Tell Chief how to think about each project
Give a project its own standing instructions and Chief carries them into every briefing and meeting prep for that work. "Always flag budget risk." "Keep me close to the engineering thread." Say it once, and it shapes how Chief reads that project from then on.
Mitch Kessler
Founder

Two projects are never the same job. One is a fundraise where the only thing that matters is who's wavering and what they need next. Another is a build where you live in the engineering thread and budget is the thing that bites. Chief writes you a sharp briefing on both, but it's reading them the same way, and the thing that matters most on each is exactly the thing a general summary tends to flatten.
Now you can tell it what matters.
Standing instructions, per project
Each project has its own instruction box. Write what you want Chief to keep front of mind for that work, in your own words:
- "Always surface budget risk first."
- "Keep me close to the engineering decisions, not the status noise."
- "This is a sensitive negotiation, stay neutral and factual."

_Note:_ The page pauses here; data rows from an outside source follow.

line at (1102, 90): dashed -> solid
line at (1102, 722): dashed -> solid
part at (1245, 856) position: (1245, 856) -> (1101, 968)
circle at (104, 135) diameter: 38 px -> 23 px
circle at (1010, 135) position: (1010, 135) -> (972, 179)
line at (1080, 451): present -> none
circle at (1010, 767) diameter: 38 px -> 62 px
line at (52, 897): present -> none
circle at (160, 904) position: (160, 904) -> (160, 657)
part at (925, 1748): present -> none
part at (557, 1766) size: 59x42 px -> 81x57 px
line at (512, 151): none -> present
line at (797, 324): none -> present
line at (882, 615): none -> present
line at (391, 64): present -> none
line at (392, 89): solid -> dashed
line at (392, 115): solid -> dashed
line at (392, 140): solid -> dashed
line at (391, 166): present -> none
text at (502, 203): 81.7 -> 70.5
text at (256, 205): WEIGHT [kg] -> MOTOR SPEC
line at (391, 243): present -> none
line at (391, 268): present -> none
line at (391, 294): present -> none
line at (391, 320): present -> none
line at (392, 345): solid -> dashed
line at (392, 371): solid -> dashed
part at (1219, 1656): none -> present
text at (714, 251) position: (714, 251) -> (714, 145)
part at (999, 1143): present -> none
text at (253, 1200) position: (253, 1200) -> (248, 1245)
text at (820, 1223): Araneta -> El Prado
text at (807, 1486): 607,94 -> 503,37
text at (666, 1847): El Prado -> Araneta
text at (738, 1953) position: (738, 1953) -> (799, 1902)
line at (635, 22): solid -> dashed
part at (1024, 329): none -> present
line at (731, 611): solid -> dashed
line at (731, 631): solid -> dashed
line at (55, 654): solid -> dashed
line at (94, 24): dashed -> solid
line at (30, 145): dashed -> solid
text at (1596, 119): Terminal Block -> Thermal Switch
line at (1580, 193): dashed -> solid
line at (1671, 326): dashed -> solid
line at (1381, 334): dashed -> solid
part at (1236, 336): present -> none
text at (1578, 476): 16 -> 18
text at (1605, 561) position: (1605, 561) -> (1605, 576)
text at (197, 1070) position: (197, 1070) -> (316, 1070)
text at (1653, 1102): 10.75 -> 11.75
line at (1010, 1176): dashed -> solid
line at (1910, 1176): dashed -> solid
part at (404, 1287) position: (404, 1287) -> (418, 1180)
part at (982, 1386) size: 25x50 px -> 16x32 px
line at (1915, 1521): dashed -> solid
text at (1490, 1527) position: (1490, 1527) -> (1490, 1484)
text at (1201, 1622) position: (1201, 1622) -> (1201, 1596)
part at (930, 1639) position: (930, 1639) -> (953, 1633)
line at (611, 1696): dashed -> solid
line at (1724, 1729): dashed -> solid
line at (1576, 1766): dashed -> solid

- "Flag anyone who's gone quiet for more than a week."
You write it once. It sticks to the project.
It shapes the work, everywhere that project shows up
Those instructions aren't a note you'll never see again. Chief threads them into how it thinks about that project:
- Project briefings lead with what you said to lead with.
- Meeting prep for any meeting tied to the project inherits the same lens, so you walk in primed on the thing you actually care about.
- It carries through whether the meeting is linked to the project directly or Chief infers the connection.
You point, Chief does the work. It still reads everything and does the thinking for you, it just leads with the thing you said to lead with.
Yours to set, safe by default
Instructions are human-written, capped at a reasonable length, and editable any time. The project's creator or an org admin sets them, and they're walled to the project, so a shared project carries one clear set of marching orders, not a tug of war.
Where you see it
Open a project and look for the AI instructions control on the project page, or in the project's menu from a dossier. Write a sentence or two. Your next briefing already reads the way you asked.